Worst-case feasibility evaluation of bilateral transactions in electricity markets

The open access transmission regime has pushed toward an increase in the number of bilateral transactions and to a more intensive use of the transmission system. When the transaction can be accommodated with no line flow limits being violated for all possible values of the net load, the transaction is referred to as worst-case feasible. The ability to identify bilateral transactions that are feasible even under the worst-case assumed scenario, is of high importance to system operators since they can make better decisions about whether to schedule a set of bilateral transactions or not. In this study we propose an approach to evaluate the impacts of the uncertainties introduced by the network structure and the net load in the accommodation of bilateral transactions. To this end, we bound the net load uncertainty with a convex polytope and deploy a Markov chain model to represent the uncertainty in the network structure resulting from component outages.
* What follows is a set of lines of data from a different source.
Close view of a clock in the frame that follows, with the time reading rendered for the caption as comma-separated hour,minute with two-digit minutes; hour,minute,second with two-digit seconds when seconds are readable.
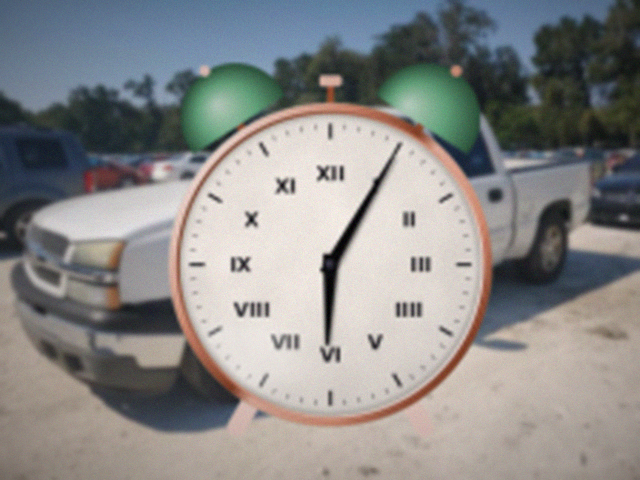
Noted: 6,05
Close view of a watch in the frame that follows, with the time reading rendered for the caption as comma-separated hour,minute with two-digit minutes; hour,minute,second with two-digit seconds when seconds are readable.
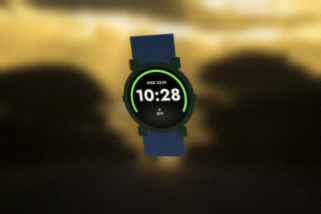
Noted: 10,28
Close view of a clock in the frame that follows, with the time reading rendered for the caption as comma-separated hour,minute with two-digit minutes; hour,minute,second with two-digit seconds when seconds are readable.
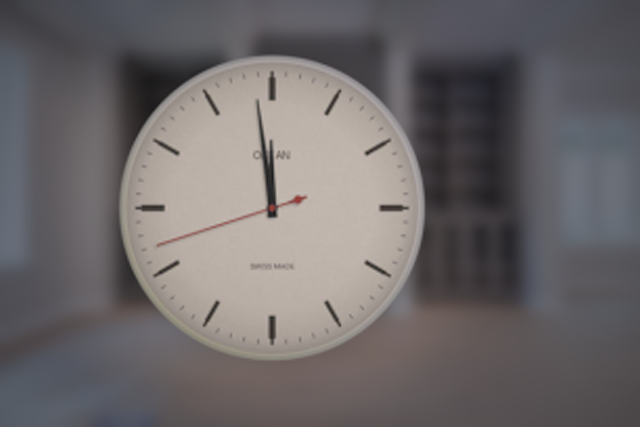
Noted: 11,58,42
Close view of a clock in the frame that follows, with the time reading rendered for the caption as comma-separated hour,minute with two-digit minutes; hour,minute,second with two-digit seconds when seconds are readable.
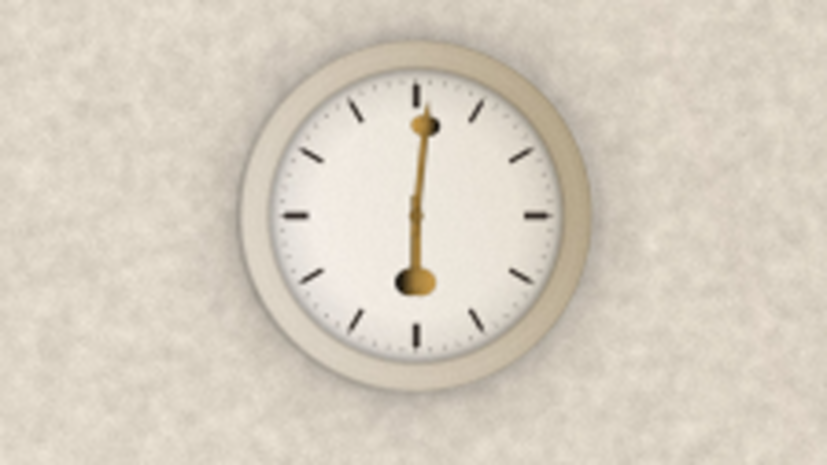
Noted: 6,01
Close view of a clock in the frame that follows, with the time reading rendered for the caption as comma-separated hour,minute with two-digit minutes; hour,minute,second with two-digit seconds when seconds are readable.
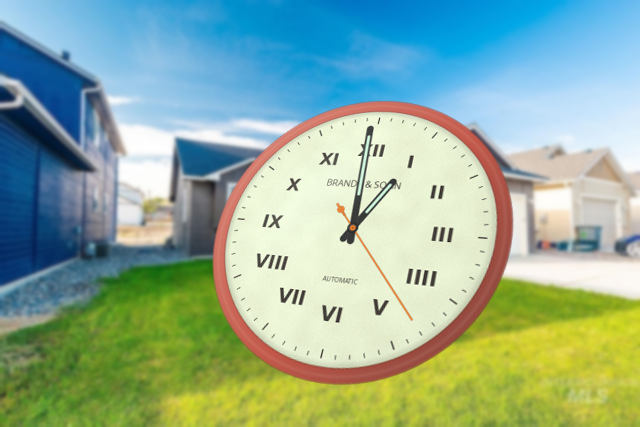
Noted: 12,59,23
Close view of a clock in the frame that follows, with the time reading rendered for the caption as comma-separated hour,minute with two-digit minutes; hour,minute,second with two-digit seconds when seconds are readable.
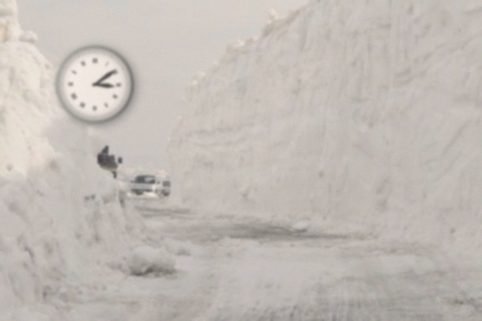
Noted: 3,09
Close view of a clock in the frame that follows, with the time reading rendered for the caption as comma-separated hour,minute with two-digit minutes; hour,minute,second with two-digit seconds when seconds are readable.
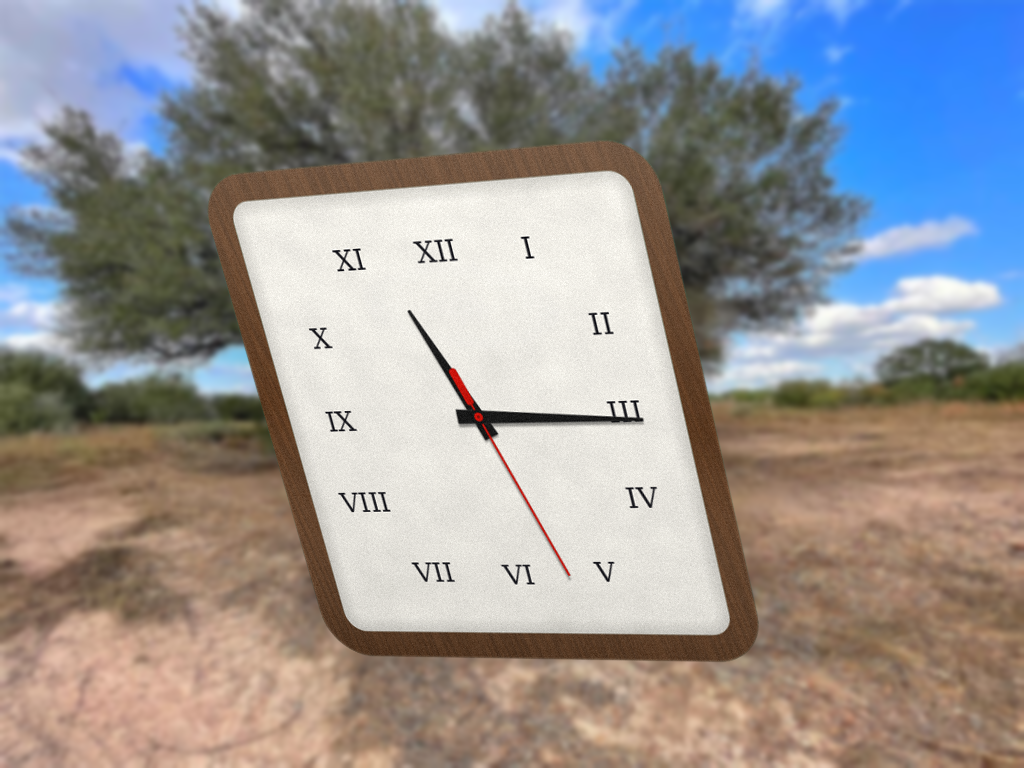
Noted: 11,15,27
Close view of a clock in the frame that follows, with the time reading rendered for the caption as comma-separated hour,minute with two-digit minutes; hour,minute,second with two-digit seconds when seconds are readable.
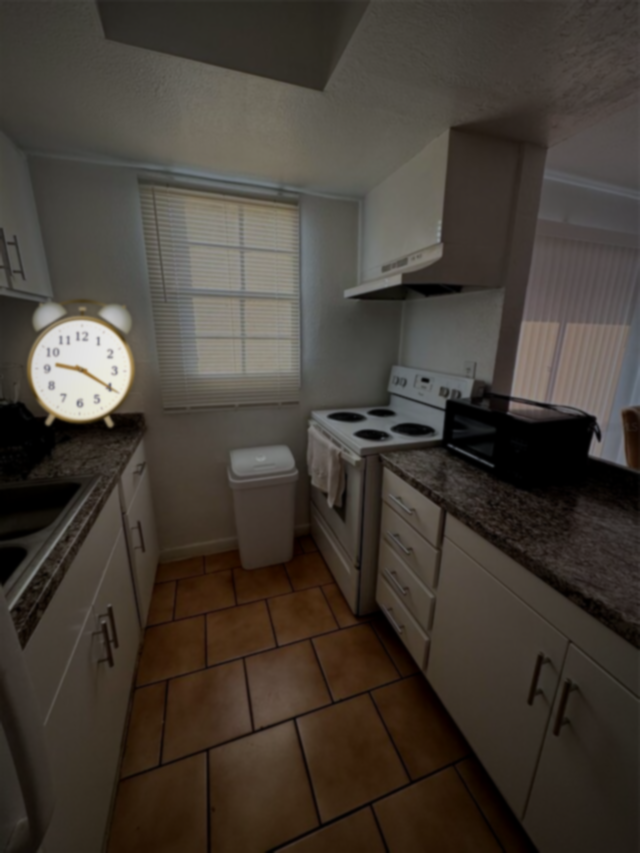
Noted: 9,20
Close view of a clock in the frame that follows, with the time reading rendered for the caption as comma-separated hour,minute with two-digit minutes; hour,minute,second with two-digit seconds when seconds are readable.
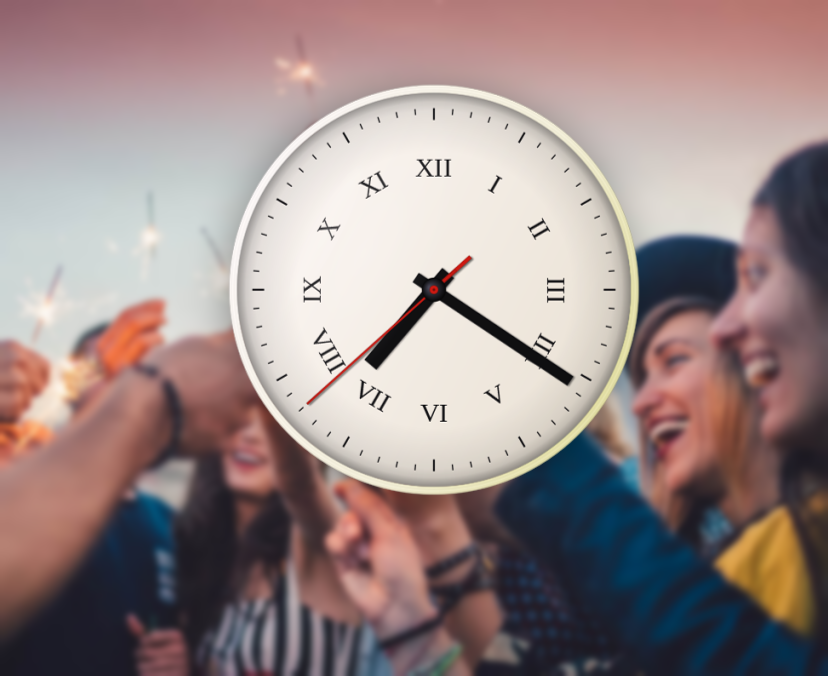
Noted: 7,20,38
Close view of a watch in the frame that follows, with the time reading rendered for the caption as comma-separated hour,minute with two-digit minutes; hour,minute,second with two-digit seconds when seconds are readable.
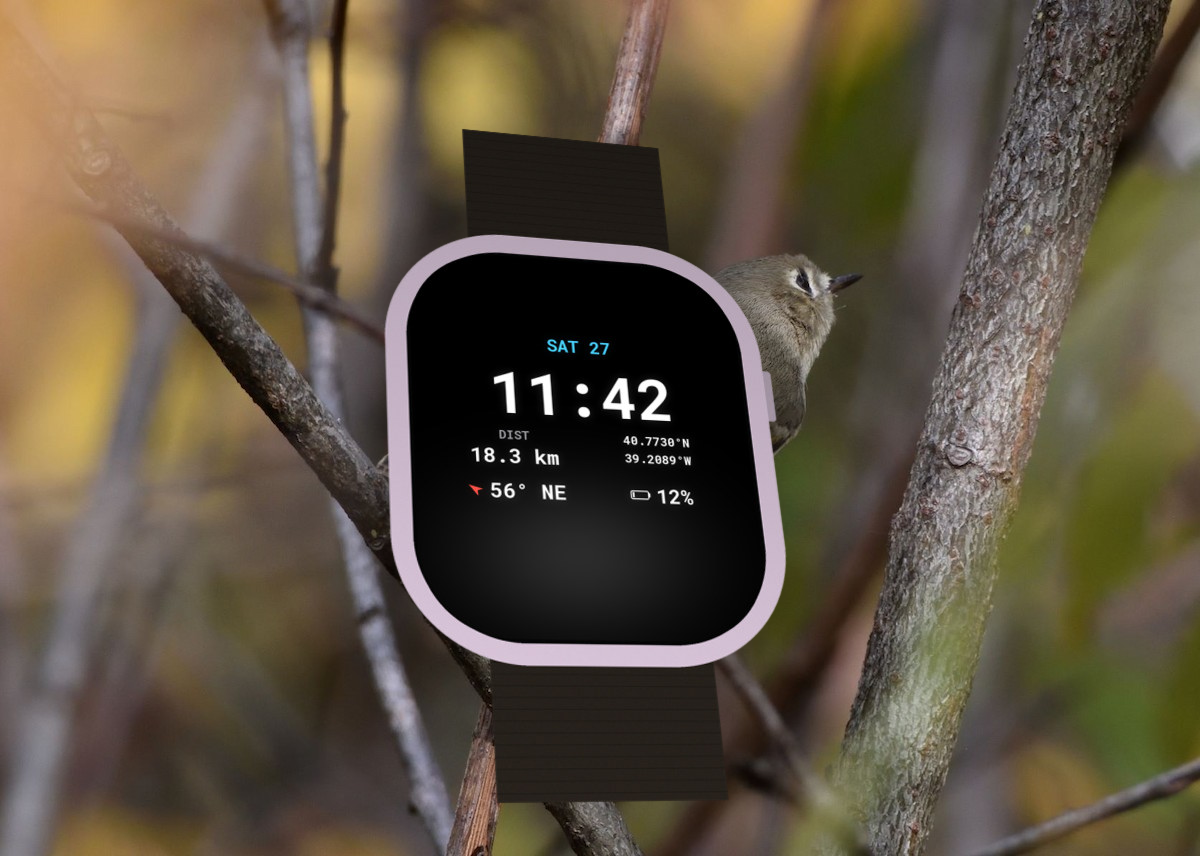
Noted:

We condition on each network configuration and make use of the DC power flow to evaluate the uncertainty propagated from the net load to the line flows. We also apply a node-connection detection algorithm to avoid unnecessary computation of the line flow uncertainty. The proposed approach is applied to a benchmark 3-bus test system where the impacts of load and network uncertainty on the feasibility of a bilateral transaction are analyzed separately. The proposed methodology provides physically reasonable results and is applicable to large-scale networks.